Ia mengaku sering melihat konten di internet di ponsel.
"Lihat-lihat website aja," kata H singkat.
Ketika ditanya apa yang dirasakan dirinya, H juga menjawab singkat.
"Kepala pusing-pusing aja," ujar H.
L, ortu H, mengungkapkan anaknya mengalami gangguan psikis sejak sekitar Oktober 2019.
Hal itu bermula dari keseringan memegang dan melihat-lihat smartphone. Dalam sehari, L bisa bermain game diponselnya hingga lebih dari 10 jam.

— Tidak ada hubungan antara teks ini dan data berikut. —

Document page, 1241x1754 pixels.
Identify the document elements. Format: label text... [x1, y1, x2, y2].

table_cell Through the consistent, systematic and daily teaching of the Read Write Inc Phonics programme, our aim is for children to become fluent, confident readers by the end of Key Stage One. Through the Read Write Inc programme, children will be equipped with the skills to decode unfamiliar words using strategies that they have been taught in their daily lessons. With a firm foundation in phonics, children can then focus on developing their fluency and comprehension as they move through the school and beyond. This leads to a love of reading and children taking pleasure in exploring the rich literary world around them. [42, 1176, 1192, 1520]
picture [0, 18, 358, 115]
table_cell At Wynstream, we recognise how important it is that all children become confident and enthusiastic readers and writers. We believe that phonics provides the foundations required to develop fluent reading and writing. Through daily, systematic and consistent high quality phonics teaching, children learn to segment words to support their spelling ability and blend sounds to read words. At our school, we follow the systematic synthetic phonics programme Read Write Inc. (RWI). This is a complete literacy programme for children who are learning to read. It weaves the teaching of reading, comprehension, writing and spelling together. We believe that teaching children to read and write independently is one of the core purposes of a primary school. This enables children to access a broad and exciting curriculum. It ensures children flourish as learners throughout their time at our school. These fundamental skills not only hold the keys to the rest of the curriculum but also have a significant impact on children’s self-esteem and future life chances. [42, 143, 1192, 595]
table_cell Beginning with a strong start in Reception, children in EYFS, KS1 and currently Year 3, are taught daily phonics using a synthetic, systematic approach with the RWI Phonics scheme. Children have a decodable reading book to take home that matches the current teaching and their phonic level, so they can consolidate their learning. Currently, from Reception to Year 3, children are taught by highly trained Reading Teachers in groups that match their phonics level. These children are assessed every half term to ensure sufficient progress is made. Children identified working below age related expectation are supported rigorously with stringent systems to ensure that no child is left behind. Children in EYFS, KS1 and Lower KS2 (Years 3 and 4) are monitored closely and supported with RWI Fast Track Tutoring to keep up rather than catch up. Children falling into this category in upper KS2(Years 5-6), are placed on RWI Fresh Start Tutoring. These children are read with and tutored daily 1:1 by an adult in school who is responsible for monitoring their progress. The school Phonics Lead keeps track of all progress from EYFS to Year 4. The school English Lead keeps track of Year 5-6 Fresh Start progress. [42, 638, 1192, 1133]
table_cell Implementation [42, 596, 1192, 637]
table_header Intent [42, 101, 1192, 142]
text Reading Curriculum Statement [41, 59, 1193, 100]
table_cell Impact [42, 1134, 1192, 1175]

"Dengan durasi cukup lama. Bisa seharian main HP. Anak saya itu kadang ngomong sendirian dan teriak sendiri," kata L kepada Tribun.
Putranya, menurut L, sering menonton konten di YouTube melalui ponsel khususnya adegan berantem.
"Kan ada sih di YouTube yang kayak-kayak gitu (adegan kekerasan). Entah dari mana dia tahu," ujarnya.
Alhasil, beber dia, emosional H meledak-ledak dan sering marah-marah sendiri. Apalagi, jika ponsel diambil.
"Teriak sendiri, bikin gaduh orang yang di dekatnya. Sering ngomong, 'gak mau lah, gak mau, ngapain lah'," tutur L menirukan ucapan anaknya.
Mengetahui kondisi anaknya, L lalu membawa anaknya ke RSJ untuk konseling.
Ia datang ke RSJ sekali dalam setiap bulan. Ia juga menebus obat agar anaknya tenang.
Sekarang, ungkap L, putranya tidak lagi mengamuk jika telah minum obat dari dokter. Ia juga menyebut dokter melayani anaknya dengan baik.
Namun, putranya masih sering melamun dan suka bicara sendiri tanpa berkomunikasi dengannya.